会社員や公務員なら、まず有給休暇、その後は健康保険の傷病手当金が頼りになります。これは連続3日の待機後、4日目から最長1年6カ月、給与のおよそ3分の2が支給される仕組みです。それを超えても働けなければ障害年金(基礎+厚生)が受けられますし、勤務先が「団体長期障害所得補償保険(GLTD)」に加入していれば、さらに手厚い補償が期待できます。
一方、自営業やフリーランスは事情が厳しくなります。傷病手当金がなく、収入は途絶えたまま。障害年金も基礎年金のみで、1・2級の認定が必要なうえ、1年6カ月を待たねば受け取れません。つまり、自力で備える必要性がより高い立場といえます。
加入前に確かめたいチェックポイント
就業不能保険は商品ごとに条件が細かく異なります。比較の際は次の点をよく見てください。

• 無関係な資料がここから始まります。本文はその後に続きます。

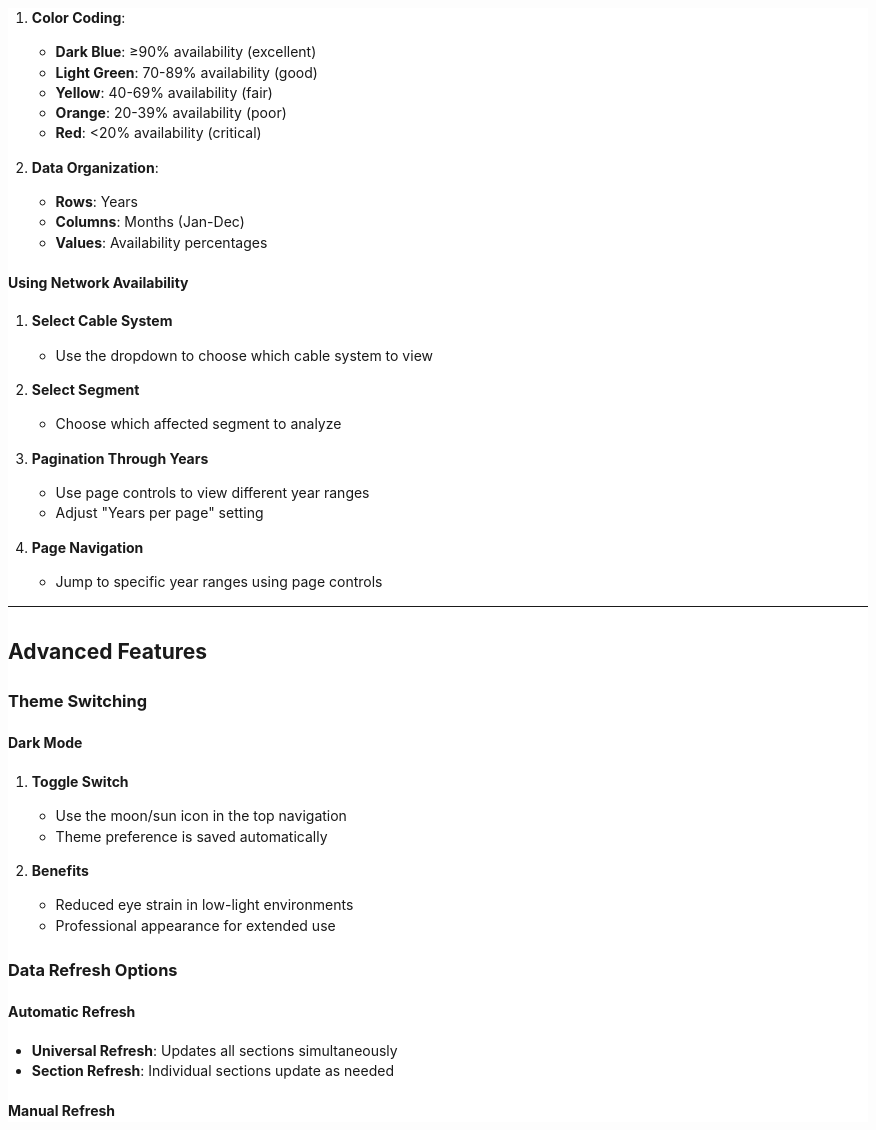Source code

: 1. **Color Coding**:

   - **Dark Blue**: ≥90% availability (excellent)
   - **Light Green**: 70-89% availability (good)
   - **Yellow**: 40-69% availability (fair)
   - **Orange**: 20-39% availability (poor)
   - **Red**: <20% availability (critical)

2. **Data Organization**:
   - **Rows**: Years
   - **Columns**: Months (Jan-Dec)
   - **Values**: Availability percentages

#### Using Network Availability

1. **Select Cable System**

   - Use the dropdown to choose which cable system to view

2. **Select Segment**

   - Choose which affected segment to analyze

3. **Pagination Through Years**

   - Use page controls to view different year ranges
   - Adjust "Years per page" setting

4. **Page Navigation**
   - Jump to specific year ranges using page controls

---

## Advanced Features

### Theme Switching

#### Dark Mode

1. **Toggle Switch**

   - Use the moon/sun icon in the top navigation
   - Theme preference is saved automatically

2. **Benefits**
   - Reduced eye strain in low-light environments
   - Professional appearance for extended use

### Data Refresh Options

#### Automatic Refresh

- **Universal Refresh**: Updates all sections simultaneously
- **Section Refresh**: Individual sections update as needed

#### Manual Refresh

給付の判断が保険会社の「独自基準」か「公的制度連動」か。在宅療養がどう定義されるか。復職後や再発時の給付はどうなるか。給付開始までの免責日数は何日か。うつ病など精神疾患が対象に含まれるか。さらに、当初一定期間は給付金が半額になる「ハーフタイプ」の有無、保険期間と給付期間の長さ、そして単独で入るか収入保障保険に付帯するか――。
保障を手厚くすればその分だけ保険料も上がります。免責を短くすれば高く、ハーフタイプにすれば安く、といった具合です。保障と保険料のバランス、そして優先順位を冷静に見極めることが欠かせません。
いまの就業不能保険事情
社会が複雑化する今、難病や精神疾患は世代を問わず誰にでも起こりうるもの。本来ニーズの高い商品ですが、不正請求などの問題から短期型の販売を取りやめる会社も出ています。
その一方で、精神疾患対応型や在宅療養でも給付される商品は増えてきました。とりわけ公的制度が手薄な自営業・フリーランスの方は、制度の隙間を補う形で、上手に活用を検討したい保険といえるでしょう。